The second Fino is the workhorse of the winery, if we refer to biologically aged wines: La Panesa. This fabulous Fino averages 15 years! Its solera was set in 1961 and the first bottling was in 2004. As far as I know, this wine is the most complex one available in the market. It was created in a moment in which the market was asking for volume rather than quality. In that context, Hidalgo decided to commercialize a Fino able to represent the peak in biological aging.
In 2010, they put in the market the Amontillado-Fino El Tresillo, a natural consequence of the very existence of old Finos. Why? One may ask. The reality is that no all butts prepared to become La Panesa will reach that goal. Some butts (given name to the barrel in Sherry jargon) will develop a different character after the 9th or 10th year of nurturing.
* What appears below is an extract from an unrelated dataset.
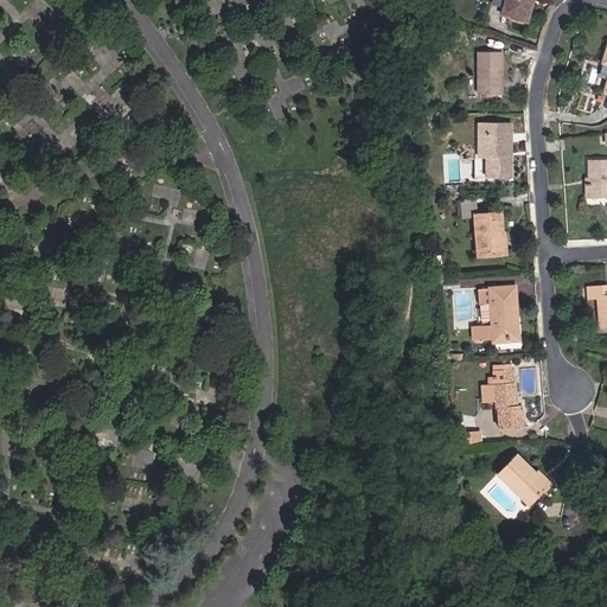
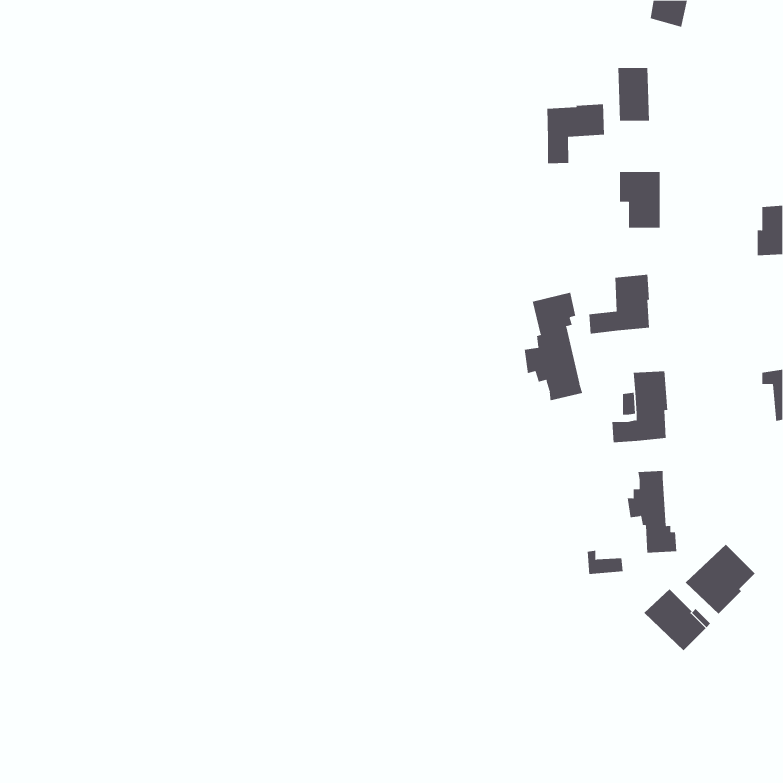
building: none -> [547,104,604,164]
building: none -> [524,292,583,401]
building: none -> [685,544,755,615]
This will make them turn in a different aromatic profile, so those butts are removed from a biological process and are redirected to become El Tresillo that has a biological ageing of 8-10 years, and after that, 5-6 years of oxidative ageing. These features give to this wine a highly versatile profile for food pairings.
Together with the biological ageing system we have the oxidative ageing, i.e. the Oloroso. This is a category in which the wines are oxidized during practically all the process. They produce two of them: Gobernador and Villapanés. Gobernador is an Oloroso that averages 8-10 years; while Villapanés, 18 (its solera dates back from 1919). Both of them come from the same way of ageing. The difference is that the first one is draw off from the 3rd criadera, while Villapanés has more escalas. Both of them represent the pinnacle of Oloroso (DRY) in their categories.
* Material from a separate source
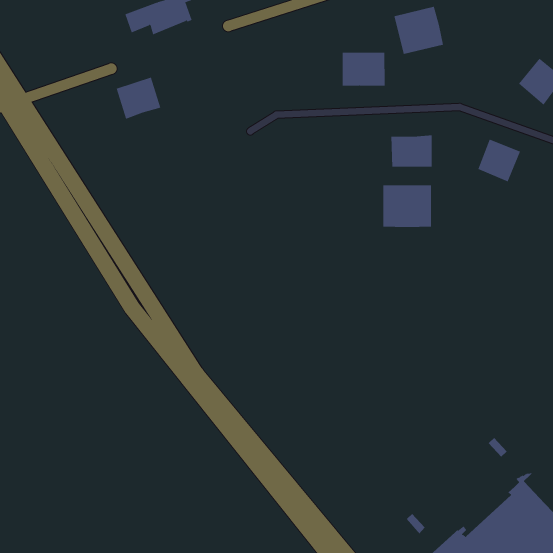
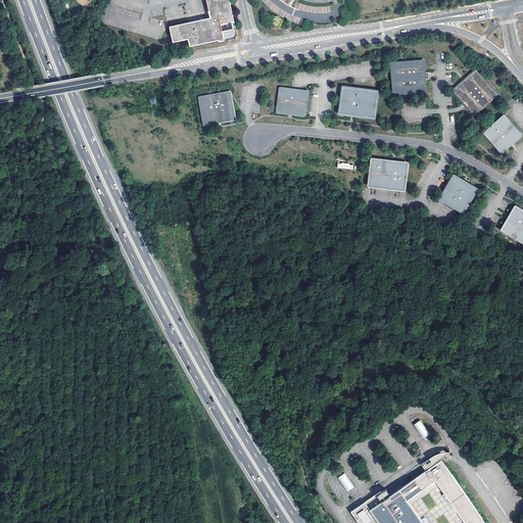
building: none -> [453,69,497,114]
building: none -> [278,89,307,115]
building: [116,77,161,119] -> [200,92,235,124]
building: [383,184,431,228] -> none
Another great wine is the Palo Cortado Marqués de Rodil. It averages 15-18 years with a combination of biological and oxidative ageing and it has a distinctive character. The pity is that it is not in the market now. I hope it will be drawn off soon!
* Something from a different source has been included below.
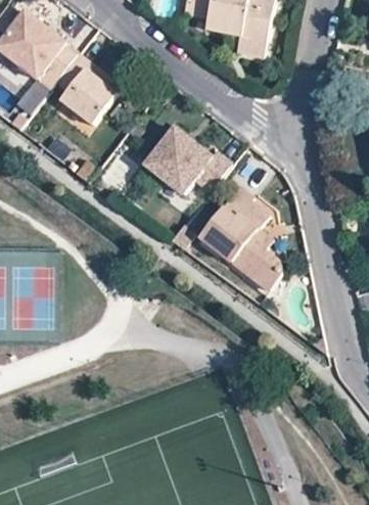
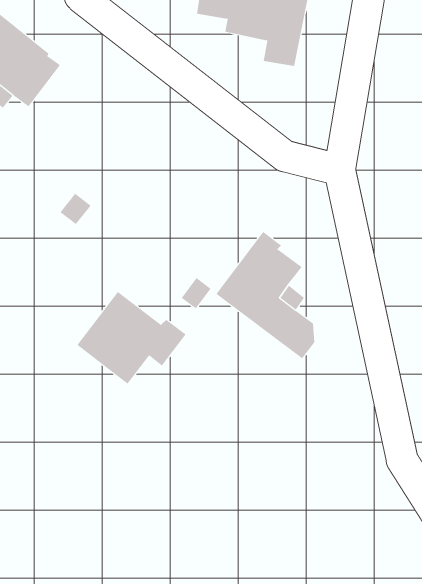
building: [56,52,116,123] -> none
building: [143,126,231,200] -> [77,291,186,384]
They also produce a light and pleasant PX (average 4 years) that is very easy to drink; some other wines for the local consumption; and a vinegar that they do not commercialize.
Last but not least, let us talk about two rare brands. Don Raimundo is a very old Oloroso which solera dates back 1863 (it is not commercialized), and the brandy Hidalgo Solera Gran Reserva that is the epitome of a Brandy de Jerez under that category.
In short, I say –not because I sell their products, but because I enjoy and know their wines- that Bodegas Emilio Hidalgo is one of the finest examples of wine making within the Sherry world.